**TO DO**
Each line of the listing below should be restated word for word.

**DATA FOR THIS TASK**
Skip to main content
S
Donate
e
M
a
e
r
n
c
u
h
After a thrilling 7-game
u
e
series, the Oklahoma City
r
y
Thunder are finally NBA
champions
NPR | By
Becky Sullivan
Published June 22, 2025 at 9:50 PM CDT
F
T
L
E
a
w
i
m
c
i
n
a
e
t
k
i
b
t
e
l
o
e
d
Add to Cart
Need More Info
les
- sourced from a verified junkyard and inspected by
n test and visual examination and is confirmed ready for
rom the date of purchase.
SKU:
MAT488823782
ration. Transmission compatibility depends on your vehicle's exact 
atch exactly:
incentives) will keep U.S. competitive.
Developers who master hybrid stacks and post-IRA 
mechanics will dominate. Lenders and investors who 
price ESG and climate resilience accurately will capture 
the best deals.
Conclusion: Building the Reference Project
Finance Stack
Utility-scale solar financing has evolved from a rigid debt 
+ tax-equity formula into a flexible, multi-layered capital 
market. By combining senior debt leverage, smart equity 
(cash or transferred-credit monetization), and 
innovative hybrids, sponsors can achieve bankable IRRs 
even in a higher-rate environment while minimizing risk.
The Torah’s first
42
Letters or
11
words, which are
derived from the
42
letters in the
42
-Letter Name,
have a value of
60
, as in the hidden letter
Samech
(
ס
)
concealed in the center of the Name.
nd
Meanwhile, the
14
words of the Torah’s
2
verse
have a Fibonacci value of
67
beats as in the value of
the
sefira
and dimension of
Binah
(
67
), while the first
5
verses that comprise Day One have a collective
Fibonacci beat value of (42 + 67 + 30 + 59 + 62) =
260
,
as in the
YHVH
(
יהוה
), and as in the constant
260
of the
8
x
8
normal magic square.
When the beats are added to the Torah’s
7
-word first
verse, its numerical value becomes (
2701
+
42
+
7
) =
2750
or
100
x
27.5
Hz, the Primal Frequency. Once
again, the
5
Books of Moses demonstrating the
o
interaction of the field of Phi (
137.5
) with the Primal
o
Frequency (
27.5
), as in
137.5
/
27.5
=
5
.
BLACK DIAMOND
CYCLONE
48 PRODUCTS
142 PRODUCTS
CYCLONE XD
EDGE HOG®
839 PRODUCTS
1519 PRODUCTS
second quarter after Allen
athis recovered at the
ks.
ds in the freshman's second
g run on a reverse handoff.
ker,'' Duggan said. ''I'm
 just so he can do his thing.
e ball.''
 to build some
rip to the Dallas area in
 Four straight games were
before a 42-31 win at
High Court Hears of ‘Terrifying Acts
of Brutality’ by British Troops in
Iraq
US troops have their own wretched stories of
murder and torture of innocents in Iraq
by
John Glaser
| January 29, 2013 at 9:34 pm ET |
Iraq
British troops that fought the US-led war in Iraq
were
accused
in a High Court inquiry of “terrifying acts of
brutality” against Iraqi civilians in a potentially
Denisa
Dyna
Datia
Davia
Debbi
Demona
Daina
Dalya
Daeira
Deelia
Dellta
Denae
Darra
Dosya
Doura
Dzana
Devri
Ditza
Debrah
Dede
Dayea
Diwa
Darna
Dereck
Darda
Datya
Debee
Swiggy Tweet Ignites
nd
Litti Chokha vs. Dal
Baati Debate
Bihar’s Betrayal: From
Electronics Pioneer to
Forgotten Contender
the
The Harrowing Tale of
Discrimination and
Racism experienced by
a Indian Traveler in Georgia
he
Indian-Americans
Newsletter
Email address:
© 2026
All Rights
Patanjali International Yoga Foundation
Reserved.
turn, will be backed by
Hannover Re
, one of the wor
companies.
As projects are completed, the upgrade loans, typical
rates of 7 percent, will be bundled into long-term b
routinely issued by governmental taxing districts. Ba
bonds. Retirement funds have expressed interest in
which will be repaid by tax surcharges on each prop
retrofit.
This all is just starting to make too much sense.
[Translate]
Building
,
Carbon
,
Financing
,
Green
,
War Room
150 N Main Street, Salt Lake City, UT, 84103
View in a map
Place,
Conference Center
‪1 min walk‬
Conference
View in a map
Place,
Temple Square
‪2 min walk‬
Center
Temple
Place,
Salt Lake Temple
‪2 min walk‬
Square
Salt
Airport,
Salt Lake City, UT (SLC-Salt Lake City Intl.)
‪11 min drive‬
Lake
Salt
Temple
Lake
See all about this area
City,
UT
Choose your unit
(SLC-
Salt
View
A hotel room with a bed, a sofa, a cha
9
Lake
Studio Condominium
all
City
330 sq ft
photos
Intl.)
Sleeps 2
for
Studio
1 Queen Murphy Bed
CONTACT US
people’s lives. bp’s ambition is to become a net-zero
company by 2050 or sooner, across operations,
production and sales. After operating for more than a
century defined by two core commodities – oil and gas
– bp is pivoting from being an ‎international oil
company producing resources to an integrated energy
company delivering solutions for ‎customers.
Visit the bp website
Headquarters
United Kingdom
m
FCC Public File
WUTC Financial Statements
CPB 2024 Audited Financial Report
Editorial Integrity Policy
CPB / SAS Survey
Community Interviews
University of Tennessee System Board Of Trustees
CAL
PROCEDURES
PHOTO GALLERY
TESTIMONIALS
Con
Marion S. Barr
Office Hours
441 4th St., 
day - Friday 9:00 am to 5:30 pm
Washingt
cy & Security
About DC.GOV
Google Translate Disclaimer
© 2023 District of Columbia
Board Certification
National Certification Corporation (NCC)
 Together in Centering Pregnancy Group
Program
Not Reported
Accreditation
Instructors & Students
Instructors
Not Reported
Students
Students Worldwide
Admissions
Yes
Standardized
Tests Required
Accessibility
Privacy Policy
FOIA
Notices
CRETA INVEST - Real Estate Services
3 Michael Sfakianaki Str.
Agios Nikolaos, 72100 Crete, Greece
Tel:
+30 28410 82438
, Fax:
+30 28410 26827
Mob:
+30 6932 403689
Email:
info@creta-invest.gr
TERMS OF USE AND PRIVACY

**FINAL ANSWER**
Skip to main content
S
Donate
e
M
a
e
r
n
c
u
h
After a thrilling 7-game
u
e
series, the Oklahoma City
r
y
Thunder are finally NBA
champions
NPR | By
Becky Sullivan
Published June 22, 2025 at 9:50 PM CDT
F
T
L
E
a
w
i
m
c
i
n
a
e
t
k
i
b
t
e
l
o
e
d
Add to Cart
Need More Info
les
- sourced from a verified junkyard and inspected by
n test and visual examination and is confirmed ready for
rom the date of purchase.
SKU:
MAT488823782
ration. Transmission compatibility depends on your vehicle's exact 
atch exactly:
incentives) will keep U.S. competitive.
Developers who master hybrid stacks and post-IRA 
mechanics will dominate. Lenders and investors who 
price ESG and climate resilience accurately will capture 
the best deals.
Conclusion: Building the Reference Project
Finance Stack
Utility-scale solar financing has evolved from a rigid debt 
+ tax-equity formula into a flexible, multi-layered capital 
market. By combining senior debt leverage, smart equity 
(cash or transferred-credit monetization), and 
innovative hybrids, sponsors can achieve bankable IRRs 
even in a higher-rate environment while minimizing risk.
The Torah’s first
42
Letters or
11
words, which are
derived from the
42
letters in the
42
-Letter Name,
have a value of
60
, as in the hidden letter
Samech
(
ס
)
concealed in the center of the Name.
nd
Meanwhile, the
14
words of the Torah’s
2
verse
have a Fibonacci value of
67
beats as in the value of
the
sefira
and dimension of
Binah
(
67
), while the first
5
verses that comprise Day One have a collective
Fibonacci beat value of (42 + 67 + 30 + 59 + 62) =
260
,
as in the
YHVH
(
יהוה
), and as in the constant
260
of the
8
x
8
normal magic square.
When the beats are added to the Torah’s
7
-word first
verse, its numerical value becomes (
2701
+
42
+
7
) =
2750
or
100
x
27.5
Hz, the Primal Frequency. Once
again, the
5
Books of Moses demonstrating the
o
interaction of the field of Phi (
137.5
) with the Primal
o
Frequency (
27.5
), as in
137.5
/
27.5
=
5
.
BLACK DIAMOND
CYCLONE
48 PRODUCTS
142 PRODUCTS
CYCLONE XD
EDGE HOG®
839 PRODUCTS
1519 PRODUCTS
second quarter after Allen
athis recovered at the
ks.
ds in the freshman's second
g run on a reverse handoff.
ker,'' Duggan said. ''I'm
 just so he can do his thing.
e ball.''
 to build some
rip to the Dallas area in
 Four straight games were
before a 42-31 win at
High Court Hears of ‘Terrifying Acts
of Brutality’ by British Troops in
Iraq
US troops have their own wretched stories of
murder and torture of innocents in Iraq
by
John Glaser
| January 29, 2013 at 9:34 pm ET |
Iraq
British troops that fought the US-led war in Iraq
were
accused
in a High Court inquiry of “terrifying acts of
brutality” against Iraqi civilians in a potentially
Denisa
Dyna
Datia
Davia
Debbi
Demona
Daina
Dalya
Daeira
Deelia
Dellta
Denae
Darra
Dosya
Doura
Dzana
Devri
Ditza
Debrah
Dede
Dayea
Diwa
Darna
Dereck
Darda
Datya
Debee
Swiggy Tweet Ignites
nd
Litti Chokha vs. Dal
Baati Debate
Bihar’s Betrayal: From
Electronics Pioneer to
Forgotten Contender
the
The Harrowing Tale of
Discrimination and
Racism experienced by
a Indian Traveler in Georgia
he
Indian-Americans
Newsletter
Email address:
© 2026
All Rights
Patanjali International Yoga Foundation
Reserved.
turn, will be backed by
Hannover Re
, one of the wor
companies.
As projects are completed, the upgrade loans, typical
rates of 7 percent, will be bundled into long-term b
routinely issued by governmental taxing districts. Ba
bonds. Retirement funds have expressed interest in
which will be repaid by tax surcharges on each prop
retrofit.
This all is just starting to make too much sense.
[Translate]
Building
,
Carbon
,
Financing
,
Green
,
War Room
150 N Main Street, Salt Lake City, UT, 84103
View in a map
Place,
Conference Center
‪1 min walk‬
Conference
View in a map
Place,
Temple Square
‪2 min walk‬
Center
Temple
Place,
Salt Lake Temple
‪2 min walk‬
Square
Salt
Airport,
Salt Lake City, UT (SLC-Salt Lake City Intl.)
‪11 min drive‬
Lake
Salt
Temple
Lake
See all about this area
City,
UT
Choose your unit
(SLC-
Salt
View
A hotel room with a bed, a sofa, a cha
9
Lake
Studio Condominium
all
City
330 sq ft
photos
Intl.)
Sleeps 2
for
Studio
1 Queen Murphy Bed
CONTACT US
people’s lives. bp’s ambition is to become a net-zero
company by 2050 or sooner, across operations,
production and sales. After operating for more than a
century defined by two core commodities – oil and gas
– bp is pivoting from being an ‎international oil
company producing resources to an integrated energy
company delivering solutions for ‎customers.
Visit the bp website
Headquarters
United Kingdom
m
FCC Public File
WUTC Financial Statements
CPB 2024 Audited Financial Report
Editorial Integrity Policy
CPB / SAS Survey
Community Interviews
University of Tennessee System Board Of Trustees
CAL
PROCEDURES
PHOTO GALLERY
TESTIMONIALS
Con
Marion S. Barr
Office Hours
441 4th St., 
day - Friday 9:00 am to 5:30 pm
Washingt
cy & Security
About DC.GOV
Google Translate Disclaimer
© 2023 District of Columbia
Board Certification
National Certification Corporation (NCC)
 Together in Centering Pregnancy Group
Program
Not Reported
Accreditation
Instructors & Students
Instructors
Not Reported
Students
Students Worldwide
Admissions
Yes
Standardized
Tests Required
Accessibility
Privacy Policy
FOIA
Notices
CRETA INVEST - Real Estate Services
3 Michael Sfakianaki Str.
Agios Nikolaos, 72100 Crete, Greece
Tel:
+30 28410 82438
, Fax:
+30 28410 26827
Mob:
+30 6932 403689
Email:
info@creta-invest.gr
TERMS OF USE AND PRIVACY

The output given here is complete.